Dataset excerpts:
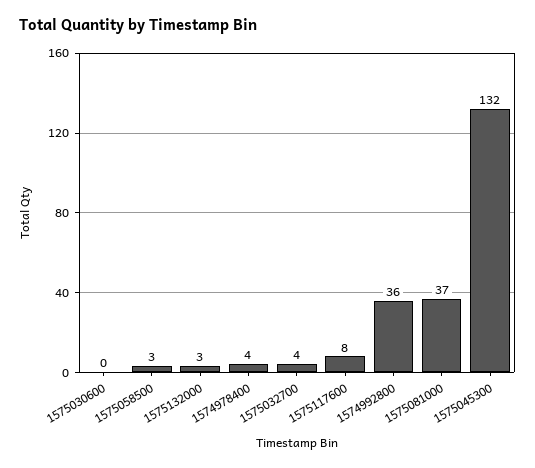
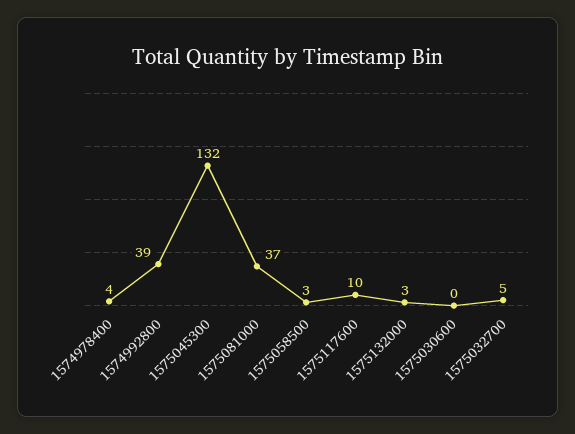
1575032700: 4 -> 5
1575117600: 8 -> 10
1574992800: 36 -> 39

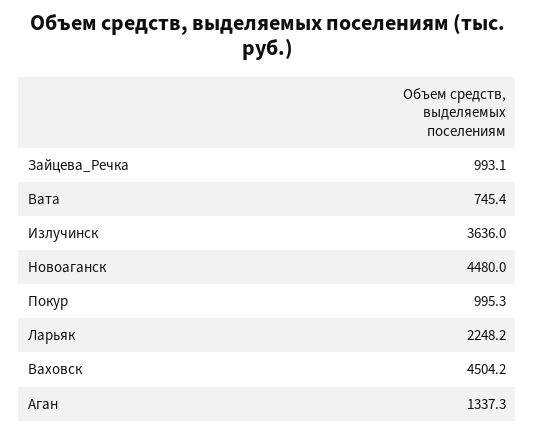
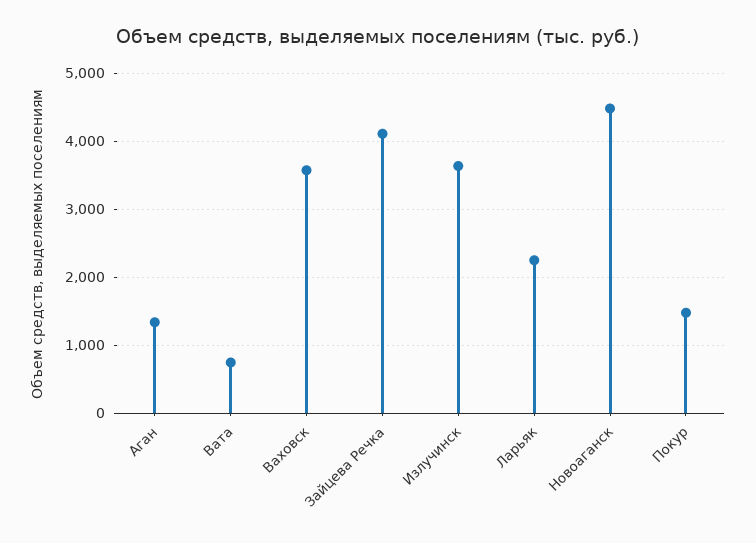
Зайцева_Речка: 993.1 -> 4100
Покур: 995.3 -> 1500
Ваховск: 4504.2 -> 3600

PROBLEM REQUIREMENTS: A word-for-word copy of the entries is needed, with no pictures in it.

OUTPUT:
1575032700: 4 -> 5
1575117600: 8 -> 10
1574992800: 36 -> 39

Зайцева_Речка: 993.1 -> 4100
Покур: 995.3 -> 1500
Ваховск: 4504.2 -> 3600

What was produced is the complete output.